Figure 4. These are chambers with arabinose in the medium, you can see that there are different cell density and thus different intensity in the chambers. Inducing a high standard deviation

The aim was to prove that we are able to detect IFP complementation on-chip. Cells containing the split IFP fused to CpxR (BBa_K1486056) were either stressed with PBS + 80 mM KCl or left unstressed in neat PBS and imaged on-chip after 20 min.

Material and methods

Material

-Smash-coli microfluidic chip

-Lysis buffer (30mM NaOH + 12% w/v SDS)

-PBS 1X, pH 7.4 (Gibco)

-Biliverdin hydrochloride 25 mM in DMSO (Sigma)

-Arabinose 20% w/v

-Bacteria transformed with BBa_K1486056 or BBa_K1486013 (negative control)

-Microfluidic material

-Scanner

-Microscope

-ImageJ software

Method

An overnight culture of E. coli transformed with BBa_K1486056 (named CpxR-IFP) or BBa_K1486013 (named IFP-neg) was prepared in 5 ml LB supplemented with chloramphenicol and inoculated with cells from fresh agar plates. The culture was incubated at 37°C with shaking at 180 rpm. The following day the overnight culture was diluted 1:100 in 5ml fresh LB + chloramphenicol and grown for 4 hours at 37° C on a rotary shaker to reach an OD of ~0.6.

1.8 ml of the culture was then diluted in 1.2 ml arabinose 20% (final concentration of 8%) and grown for 2 more hours. 1 μl of biliverdin hydrochloride 25 mM in DMSO was added and thoroughly mixed until homogenization. The culture was grown for 4 more hours, then centrifuged at 2800 rpm for 10 min. The pellets were resuspended in either 320μL PBS or 320μL PBS + 80 mM KCl and aliquoted into a white 96-well plate in triplicates.

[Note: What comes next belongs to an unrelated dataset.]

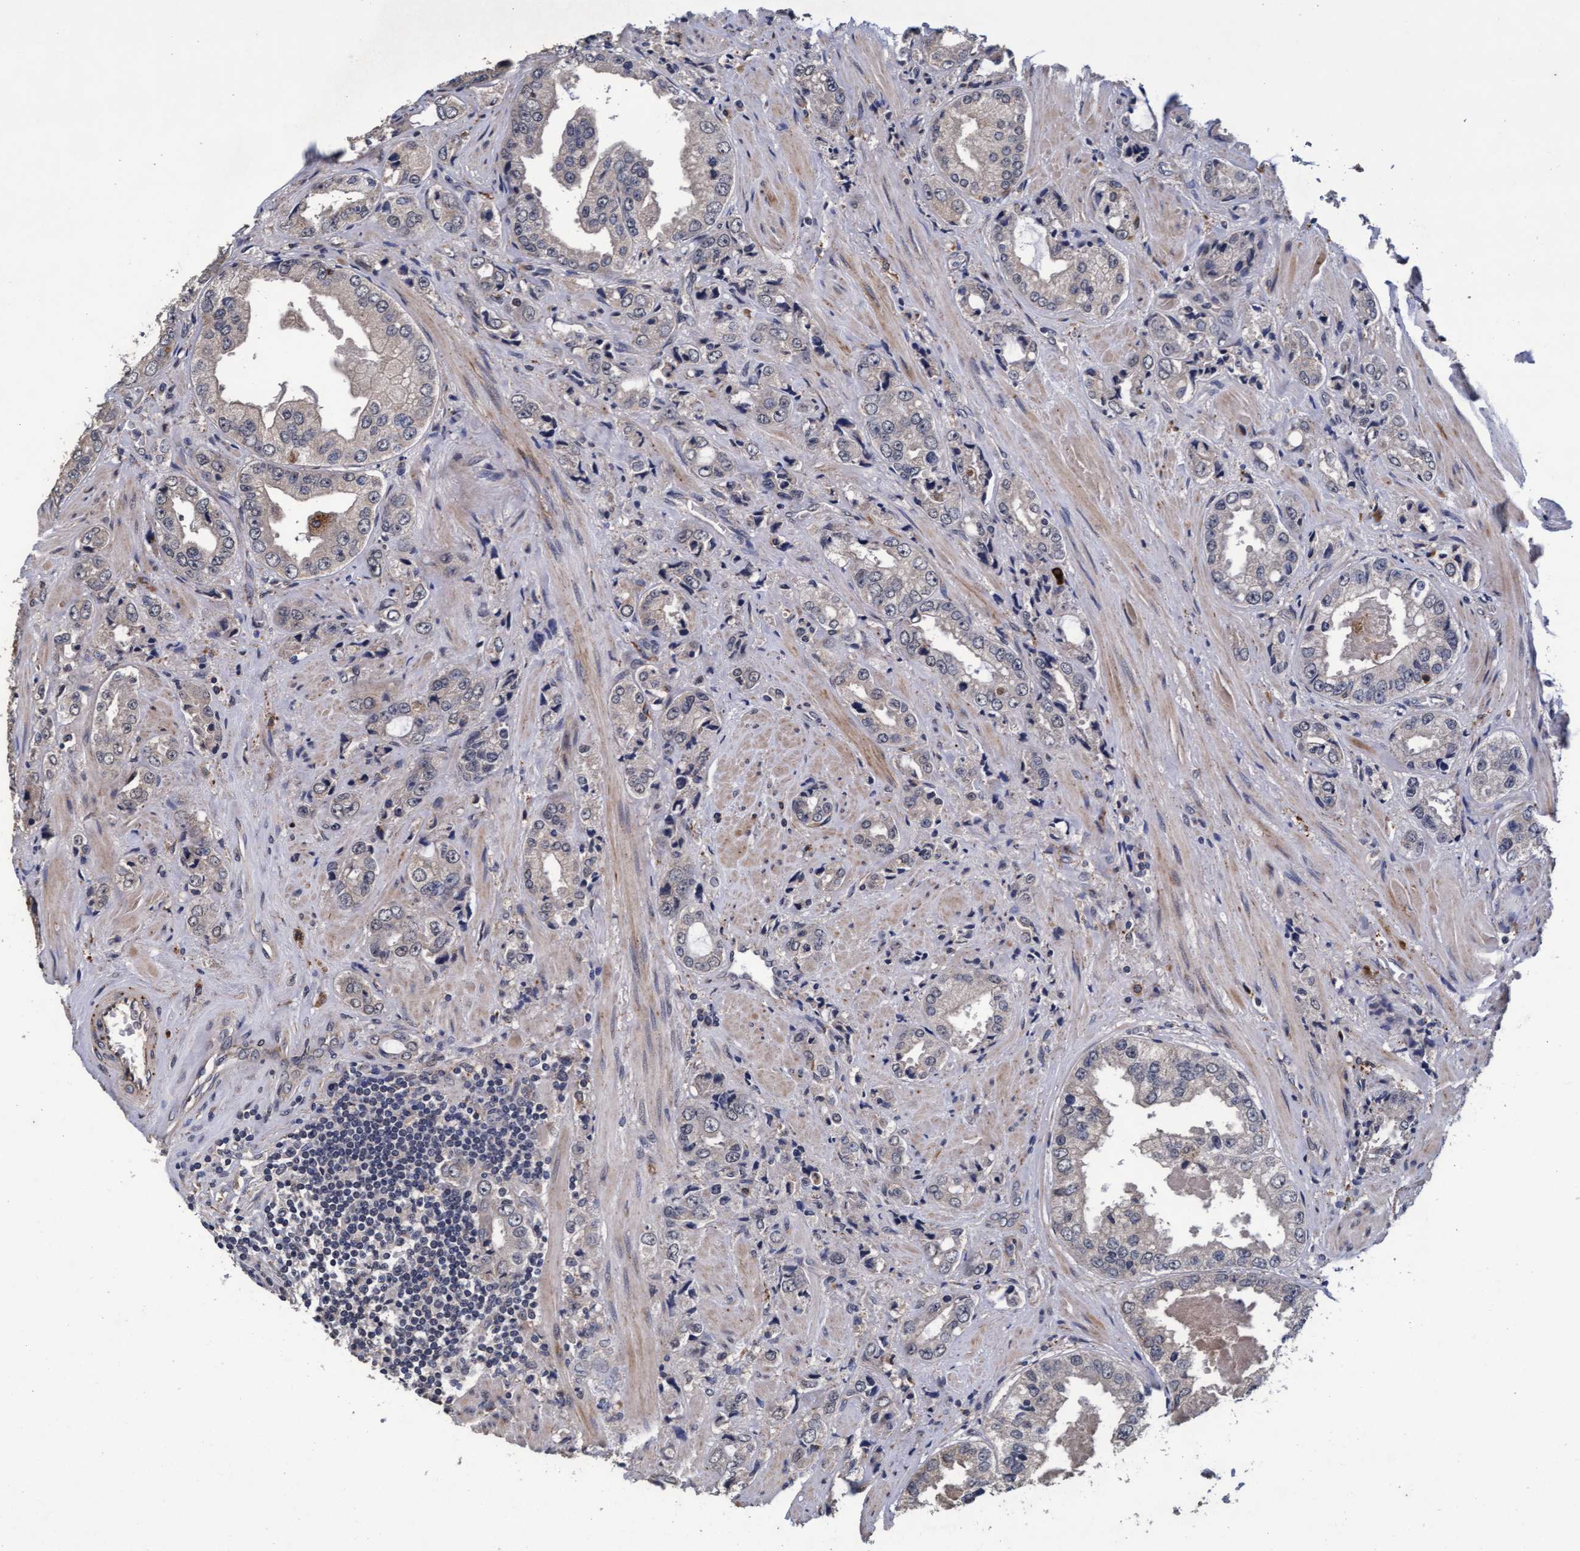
{"staining": {"intensity": "negative", "quantity": "none", "location": "none"}, "tissue": "prostate cancer", "cell_type": "Tumor cells", "image_type": "cancer", "snomed": [{"axis": "morphology", "description": "Adenocarcinoma, High grade"}, {"axis": "topography", "description": "Prostate"}], "caption": "An IHC photomicrograph of prostate high-grade adenocarcinoma is shown. There is no staining in tumor cells of prostate high-grade adenocarcinoma.", "gene": "CPQ", "patient": {"sex": "male", "age": 61}}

Once the difference in intensity between stressed and non-stressed cells on the plate reader was high enough, cells of each batch were taken from one well and transferred on the microfluidic chip as shown below.

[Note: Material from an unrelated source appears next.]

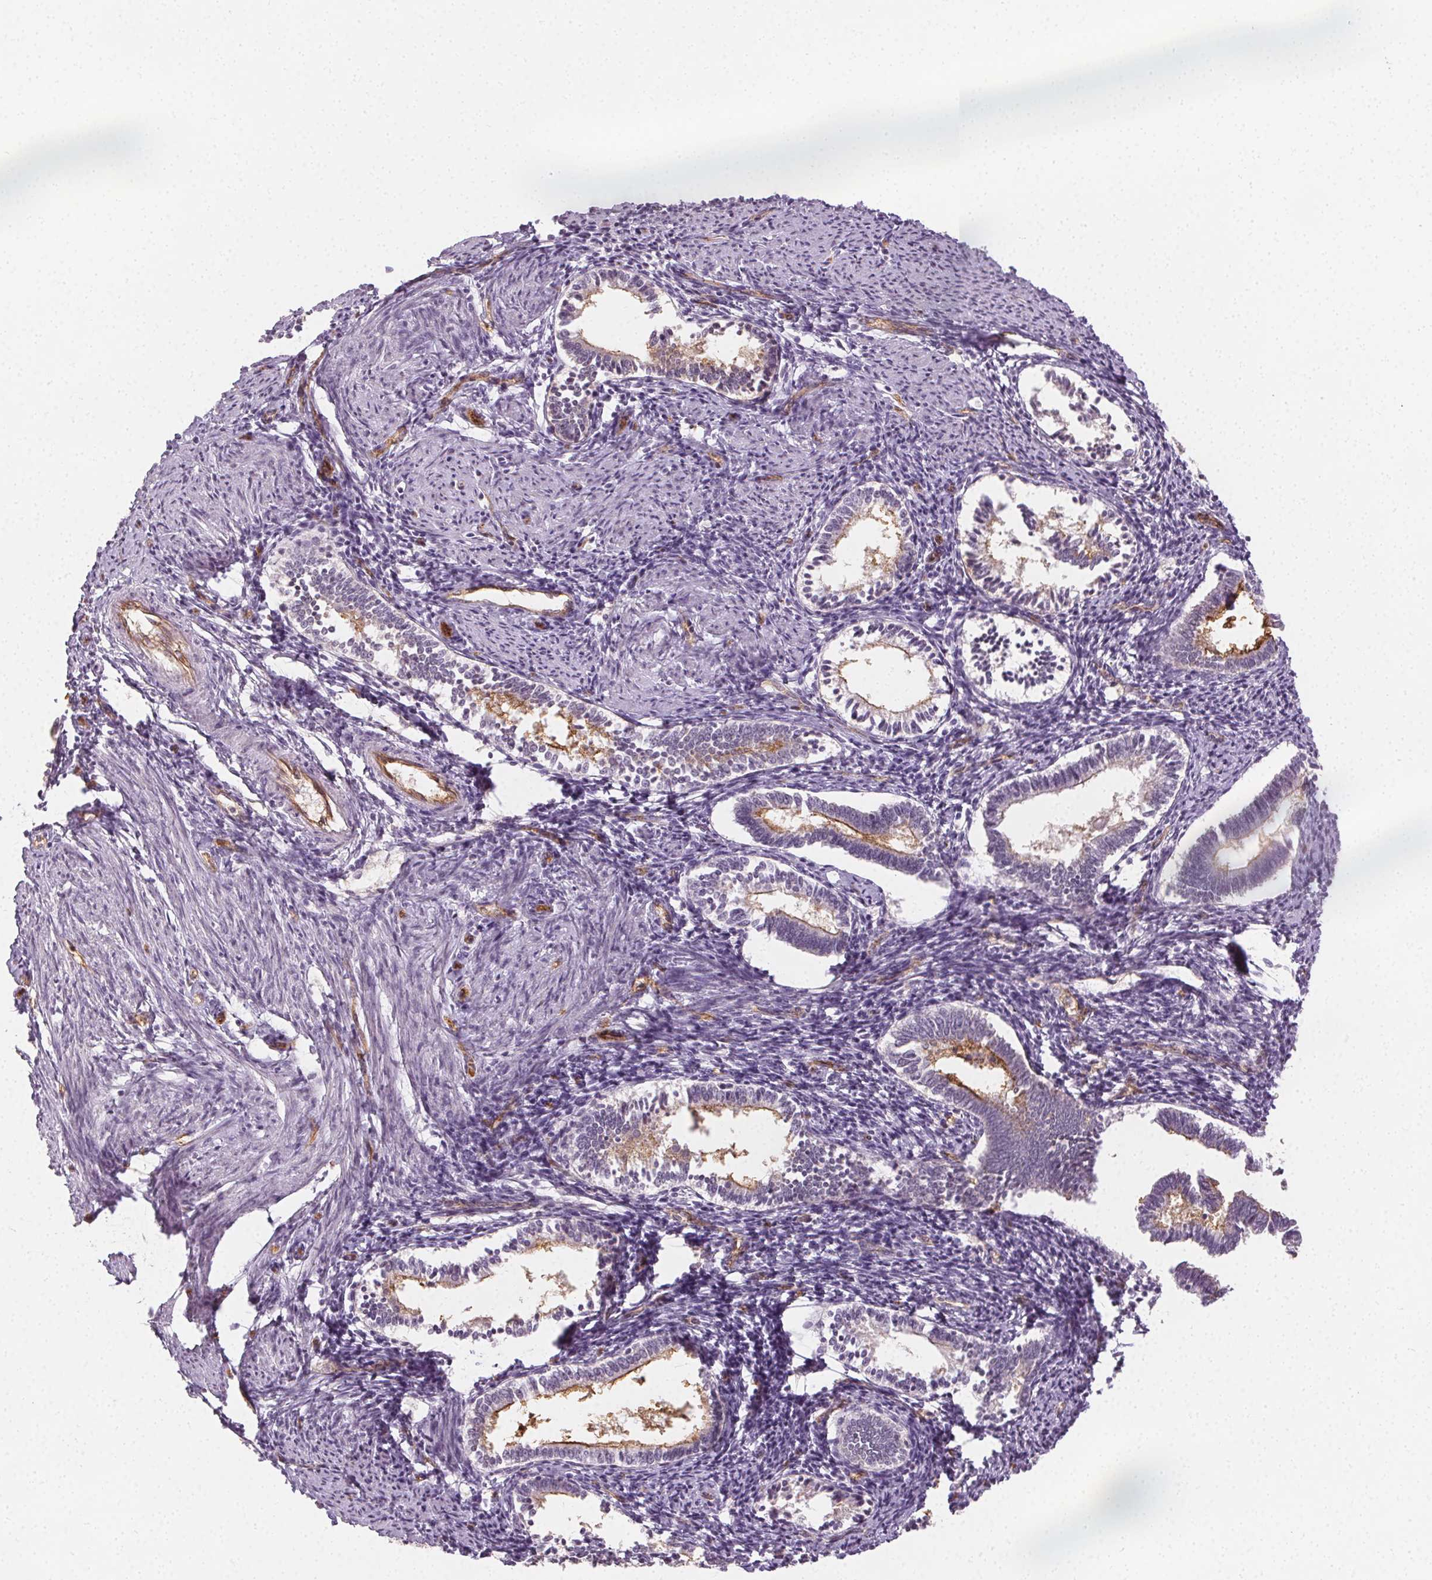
{"staining": {"intensity": "negative", "quantity": "none", "location": "none"}, "tissue": "endometrium", "cell_type": "Cells in endometrial stroma", "image_type": "normal", "snomed": [{"axis": "morphology", "description": "Normal tissue, NOS"}, {"axis": "topography", "description": "Endometrium"}], "caption": "The micrograph exhibits no significant positivity in cells in endometrial stroma of endometrium. The staining was performed using DAB (3,3'-diaminobenzidine) to visualize the protein expression in brown, while the nuclei were stained in blue with hematoxylin (Magnification: 20x).", "gene": "PODXL", "patient": {"sex": "female", "age": 41}}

Cells were scanned after 20 min using a Cy5 filter.

Results

Data

Cy5 scan of a chamber containing non stressed IFP-neg bacteria

Cy5 scan of a chamber containing KCl-stressed IFP-neg bacteria

Cy5 scan of a chamber containing non stressed CpxR-IFP bacteria

Cy5 scan of a chamber containing KCl-stressed CpxR-IFP bacteria

The ratio of fluorescent cells was calculated on 5 chambers for each batch using ImageJ (the total number of cells was measured on brightfield images). The mean and standard deviation of these ratios were then calculated for each batch and represented as shown below:

Interpretation

This experiment shows that it is possible to detect IFP complementation following KCl stress on-chip, which is the prerequisite for further on-chip studies of CpxR-split IFP cells.